A new look at data from seismic experiments left on the Moon by astronauts has given researchers a better understanding of the lunar interior.
The Moon's core appears to be very similar to the Earth's - with a solid inner core and molten liquid outer core - and its size is right in the middle of previous estimates.
"While the presence of a liquid core had previously been inferred from other geophysical measurements, we have made the first direct seismic observation of a liquid outer core," said Dr. Renee Weber, a planetary scientist at NASA's Marshall Space Flight Center, who led the team of researchers.
Apollo Passive Seismic Experiment from Apollo 15. Credit: NASA
The Apollo Passive Seismic Experiment measured seismic waves on the Moon and consisted of four seismometers deployed on the lunar near side during the Apollo missions between 1969 and 1972. The instruments continuously recorded ground motion until late-1977. But the data was thought to be rather weak because of the small number of stations, the lack of observation of far-side events, and interference from "moon quakes." As this was the only direct measurements from the Moon available, various researchers differed on key characteristics such as its radius, composition, and state (i.e., whether it was solid or molten.)
"The moon's deepest interior, especially whether or not it has a core, has been a blind spot for seismologists," said Ed Garnero, a professor at Arizona State University and a member of the research team. "The seismic data from the old Apollo missions were too noisy to image the moon with any confidence."
Weber and her colleagues re-analyzed the Apollo data using a method usually used for processing seismic data on Earth. Called array processing, seismic recordings are added together or "stacked" in a special way and studied together. The multiple recordings processed together allow researchers to extract very faint signals. The depth of layers that reflect seismic energy can be identified, ultimately signifying the composition and state of matter at varying depths.
This method can enhance faint, hard-to-detect seismic signals by adding seismograms together.
"If seismic wave energy goes down and bounces off of some deep interface at a particular depth, like the Moon's core-mantle boundary, then that signal "echo" should be present in all the recordings, even if below the background noise level," said Patty Lin, a postdoctoral candidate at ASU and another member of the team. "But when we add the signals together, that core reflection amplitude becomes visible, which lets us map the deep Moon."
Weber told Universe Today that the shear waves do not penetrate fluid regions. "So while we have observed compression reflections off the solid inner core, we have not (as expected) observed shear reflections off the inner core, since that energy is reflected at the outer core layer."
Recent studies suggested the Moon had a relatively small iron-rich core, sized between about 250 and 430 km, or roughly 15 to 25% of its 1,737.1 km mean radius.
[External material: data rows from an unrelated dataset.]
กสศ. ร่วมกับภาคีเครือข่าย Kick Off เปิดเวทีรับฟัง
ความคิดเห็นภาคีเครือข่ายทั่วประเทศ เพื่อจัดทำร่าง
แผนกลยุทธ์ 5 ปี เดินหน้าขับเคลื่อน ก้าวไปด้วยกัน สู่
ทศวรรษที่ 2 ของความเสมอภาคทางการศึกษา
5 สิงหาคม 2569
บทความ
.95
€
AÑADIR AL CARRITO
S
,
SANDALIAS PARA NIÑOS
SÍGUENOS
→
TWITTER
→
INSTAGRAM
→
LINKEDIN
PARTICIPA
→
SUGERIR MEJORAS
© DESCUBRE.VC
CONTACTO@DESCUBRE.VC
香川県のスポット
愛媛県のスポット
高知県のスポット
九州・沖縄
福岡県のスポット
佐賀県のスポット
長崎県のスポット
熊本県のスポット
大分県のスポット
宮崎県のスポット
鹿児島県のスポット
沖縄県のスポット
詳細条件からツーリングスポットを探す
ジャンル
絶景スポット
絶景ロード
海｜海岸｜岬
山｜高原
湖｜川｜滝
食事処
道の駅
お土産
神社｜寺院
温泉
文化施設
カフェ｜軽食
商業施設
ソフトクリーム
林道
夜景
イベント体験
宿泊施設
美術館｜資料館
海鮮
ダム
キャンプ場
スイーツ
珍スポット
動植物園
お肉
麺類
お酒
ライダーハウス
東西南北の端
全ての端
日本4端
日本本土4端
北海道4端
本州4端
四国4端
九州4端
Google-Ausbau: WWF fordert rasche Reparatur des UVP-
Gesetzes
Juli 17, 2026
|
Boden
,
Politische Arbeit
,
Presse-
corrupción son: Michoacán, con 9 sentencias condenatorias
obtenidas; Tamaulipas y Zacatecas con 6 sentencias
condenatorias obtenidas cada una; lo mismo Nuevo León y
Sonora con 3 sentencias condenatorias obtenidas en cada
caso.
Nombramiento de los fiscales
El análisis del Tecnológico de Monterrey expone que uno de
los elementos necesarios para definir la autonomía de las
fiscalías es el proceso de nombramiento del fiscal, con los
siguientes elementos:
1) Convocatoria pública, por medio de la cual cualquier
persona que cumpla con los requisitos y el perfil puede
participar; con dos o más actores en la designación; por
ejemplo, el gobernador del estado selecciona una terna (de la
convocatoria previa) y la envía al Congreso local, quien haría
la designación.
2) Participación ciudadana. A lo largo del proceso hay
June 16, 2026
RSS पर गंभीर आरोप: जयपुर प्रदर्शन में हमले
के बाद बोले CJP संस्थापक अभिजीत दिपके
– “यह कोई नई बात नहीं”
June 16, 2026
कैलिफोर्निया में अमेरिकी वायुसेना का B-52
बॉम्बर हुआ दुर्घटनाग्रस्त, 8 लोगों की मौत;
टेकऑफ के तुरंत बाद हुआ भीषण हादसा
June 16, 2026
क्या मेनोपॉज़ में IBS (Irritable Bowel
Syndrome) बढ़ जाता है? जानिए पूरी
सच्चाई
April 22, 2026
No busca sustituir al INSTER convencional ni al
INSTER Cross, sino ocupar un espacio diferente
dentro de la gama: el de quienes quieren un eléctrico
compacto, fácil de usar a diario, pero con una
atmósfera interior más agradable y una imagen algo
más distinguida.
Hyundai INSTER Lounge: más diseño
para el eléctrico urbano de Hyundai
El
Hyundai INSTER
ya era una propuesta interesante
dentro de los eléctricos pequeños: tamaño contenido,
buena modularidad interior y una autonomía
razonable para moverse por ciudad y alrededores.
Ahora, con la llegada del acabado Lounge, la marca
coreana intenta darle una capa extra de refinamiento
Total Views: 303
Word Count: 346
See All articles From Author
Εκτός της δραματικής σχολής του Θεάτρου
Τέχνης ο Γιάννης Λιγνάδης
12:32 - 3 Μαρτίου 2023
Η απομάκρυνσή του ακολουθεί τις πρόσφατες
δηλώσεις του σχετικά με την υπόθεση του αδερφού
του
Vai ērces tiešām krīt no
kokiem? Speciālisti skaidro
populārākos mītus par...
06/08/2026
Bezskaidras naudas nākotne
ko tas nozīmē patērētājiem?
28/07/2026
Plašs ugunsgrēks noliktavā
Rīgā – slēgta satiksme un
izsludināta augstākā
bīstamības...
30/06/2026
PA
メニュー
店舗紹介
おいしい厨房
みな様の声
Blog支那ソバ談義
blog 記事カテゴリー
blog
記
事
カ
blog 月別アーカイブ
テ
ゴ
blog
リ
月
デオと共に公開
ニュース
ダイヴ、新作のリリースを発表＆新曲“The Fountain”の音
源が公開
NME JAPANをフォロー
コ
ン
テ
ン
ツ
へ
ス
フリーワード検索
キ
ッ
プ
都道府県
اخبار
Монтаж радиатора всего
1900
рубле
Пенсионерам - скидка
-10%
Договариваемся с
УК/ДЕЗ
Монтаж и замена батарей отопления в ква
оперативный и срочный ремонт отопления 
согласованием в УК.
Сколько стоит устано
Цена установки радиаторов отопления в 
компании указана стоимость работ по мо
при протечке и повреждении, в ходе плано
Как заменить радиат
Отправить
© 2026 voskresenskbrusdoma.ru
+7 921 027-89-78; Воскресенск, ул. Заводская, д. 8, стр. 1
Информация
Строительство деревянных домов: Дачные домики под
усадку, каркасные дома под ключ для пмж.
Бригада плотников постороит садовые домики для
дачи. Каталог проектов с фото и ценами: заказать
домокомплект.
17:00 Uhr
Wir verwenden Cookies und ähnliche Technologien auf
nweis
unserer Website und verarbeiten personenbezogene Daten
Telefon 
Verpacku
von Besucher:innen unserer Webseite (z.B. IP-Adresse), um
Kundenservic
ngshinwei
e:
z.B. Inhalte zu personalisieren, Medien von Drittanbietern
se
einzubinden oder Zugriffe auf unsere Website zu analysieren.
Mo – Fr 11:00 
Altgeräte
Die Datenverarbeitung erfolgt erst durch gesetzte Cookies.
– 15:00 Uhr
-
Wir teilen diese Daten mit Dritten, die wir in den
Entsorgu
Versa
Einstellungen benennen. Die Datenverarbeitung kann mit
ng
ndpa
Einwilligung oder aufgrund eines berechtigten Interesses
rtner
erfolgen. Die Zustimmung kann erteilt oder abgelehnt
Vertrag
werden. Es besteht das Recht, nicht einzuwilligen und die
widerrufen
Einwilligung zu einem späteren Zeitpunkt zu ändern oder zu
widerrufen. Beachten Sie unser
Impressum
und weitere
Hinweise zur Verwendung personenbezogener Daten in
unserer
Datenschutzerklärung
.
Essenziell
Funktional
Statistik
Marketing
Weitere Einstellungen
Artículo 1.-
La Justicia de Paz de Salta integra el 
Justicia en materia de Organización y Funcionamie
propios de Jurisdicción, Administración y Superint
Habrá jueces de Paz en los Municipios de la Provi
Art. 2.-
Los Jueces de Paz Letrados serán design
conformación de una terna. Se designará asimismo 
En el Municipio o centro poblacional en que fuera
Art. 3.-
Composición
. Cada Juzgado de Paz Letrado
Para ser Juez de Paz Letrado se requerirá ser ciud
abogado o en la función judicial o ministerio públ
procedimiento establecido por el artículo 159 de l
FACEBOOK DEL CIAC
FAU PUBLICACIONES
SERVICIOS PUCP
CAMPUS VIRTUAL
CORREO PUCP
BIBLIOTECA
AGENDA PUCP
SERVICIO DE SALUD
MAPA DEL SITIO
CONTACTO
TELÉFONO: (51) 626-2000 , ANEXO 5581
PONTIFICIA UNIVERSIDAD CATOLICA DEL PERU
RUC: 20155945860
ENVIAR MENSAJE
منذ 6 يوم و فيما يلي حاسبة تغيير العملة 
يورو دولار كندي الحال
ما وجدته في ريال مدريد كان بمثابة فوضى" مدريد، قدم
The new measurements put the core slightly larger.
"We have placed the core-mantle boundary at a radius of 330 km, roughly 19% of the Moon's mean radius," Weber said in an email.
The iron-rich core has a solid inner ball nearly 240 km (150 miles) in radius, and an 90 km (55-mile) thick outer fluid shell.
The new research also points to volatile-depleted interior, with the lunar core containing a small percentage of light elements such as sulfur, similar to light elements in Earth's core – sulfur, oxygen and others.
The retooled 30-year-old data also appears to confirm the the leading theory of how the Moon formed.
"The presence of a melt layer and a molten outer core supports the widely-accepted large-impact model of lunar formation, which predicts that the Moon could have formed in a completely molten state," Weber said.